(SOURCE DATA Opens)

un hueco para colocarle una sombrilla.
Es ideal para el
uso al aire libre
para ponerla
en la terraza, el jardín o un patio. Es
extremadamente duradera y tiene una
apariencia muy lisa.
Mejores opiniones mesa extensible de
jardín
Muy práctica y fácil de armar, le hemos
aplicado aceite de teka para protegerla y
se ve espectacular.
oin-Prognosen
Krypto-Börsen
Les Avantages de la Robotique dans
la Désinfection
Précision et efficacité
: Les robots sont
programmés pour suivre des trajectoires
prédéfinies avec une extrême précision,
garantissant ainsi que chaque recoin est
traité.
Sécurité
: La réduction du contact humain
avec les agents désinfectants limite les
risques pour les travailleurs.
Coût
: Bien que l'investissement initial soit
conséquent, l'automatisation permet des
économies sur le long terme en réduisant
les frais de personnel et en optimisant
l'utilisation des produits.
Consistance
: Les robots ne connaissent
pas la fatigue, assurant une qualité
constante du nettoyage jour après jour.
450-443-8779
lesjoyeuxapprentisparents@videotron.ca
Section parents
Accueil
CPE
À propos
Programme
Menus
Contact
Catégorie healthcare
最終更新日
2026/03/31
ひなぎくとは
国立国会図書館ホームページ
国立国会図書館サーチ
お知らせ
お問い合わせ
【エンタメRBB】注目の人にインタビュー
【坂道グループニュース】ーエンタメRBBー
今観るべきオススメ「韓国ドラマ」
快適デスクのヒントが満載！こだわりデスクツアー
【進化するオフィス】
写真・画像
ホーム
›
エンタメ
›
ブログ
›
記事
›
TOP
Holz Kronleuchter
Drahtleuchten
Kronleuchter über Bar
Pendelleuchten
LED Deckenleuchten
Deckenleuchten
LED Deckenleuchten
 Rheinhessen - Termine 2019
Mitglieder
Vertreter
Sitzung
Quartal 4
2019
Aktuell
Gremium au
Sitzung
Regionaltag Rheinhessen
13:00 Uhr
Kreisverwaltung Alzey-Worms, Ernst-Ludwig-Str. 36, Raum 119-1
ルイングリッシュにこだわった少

(SOURCE DATA Closes)

▸ WHAT TO PRODUCE:
Every line of the data must be written out again word for word.

▸ TASK OUTPUT:
un hueco para colocarle una sombrilla.
Es ideal para el
uso al aire libre
para ponerla
en la terraza, el jardín o un patio. Es
extremadamente duradera y tiene una
apariencia muy lisa.
Mejores opiniones mesa extensible de
jardín
Muy práctica y fácil de armar, le hemos
aplicado aceite de teka para protegerla y
se ve espectacular.
oin-Prognosen
Krypto-Börsen
Les Avantages de la Robotique dans
la Désinfection
Précision et efficacité
: Les robots sont
programmés pour suivre des trajectoires
prédéfinies avec une extrême précision,
garantissant ainsi que chaque recoin est
traité.
Sécurité
: La réduction du contact humain
avec les agents désinfectants limite les
risques pour les travailleurs.
Coût
: Bien que l'investissement initial soit
conséquent, l'automatisation permet des
économies sur le long terme en réduisant
les frais de personnel et en optimisant
l'utilisation des produits.
Consistance
: Les robots ne connaissent
pas la fatigue, assurant une qualité
constante du nettoyage jour après jour.
450-443-8779
lesjoyeuxapprentisparents@videotron.ca
Section parents
Accueil
CPE
À propos
Programme
Menus
Contact
Catégorie healthcare
最終更新日
2026/03/31
ひなぎくとは
国立国会図書館ホームページ
国立国会図書館サーチ
お知らせ
お問い合わせ
【エンタメRBB】注目の人にインタビュー
【坂道グループニュース】ーエンタメRBBー
今観るべきオススメ「韓国ドラマ」
快適デスクのヒントが満載！こだわりデスクツアー
【進化するオフィス】
写真・画像
ホーム
›
エンタメ
›
ブログ
›
記事
›
TOP
Holz Kronleuchter
Drahtleuchten
Kronleuchter über Bar
Pendelleuchten
LED Deckenleuchten
Deckenleuchten
LED Deckenleuchten
 Rheinhessen - Termine 2019
Mitglieder
Vertreter
Sitzung
Quartal 4
2019
Aktuell
Gremium au
Sitzung
Regionaltag Rheinhessen
13:00 Uhr
Kreisverwaltung Alzey-Worms, Ernst-Ludwig-Str. 36, Raum 119-1
ルイングリッシュにこだわった少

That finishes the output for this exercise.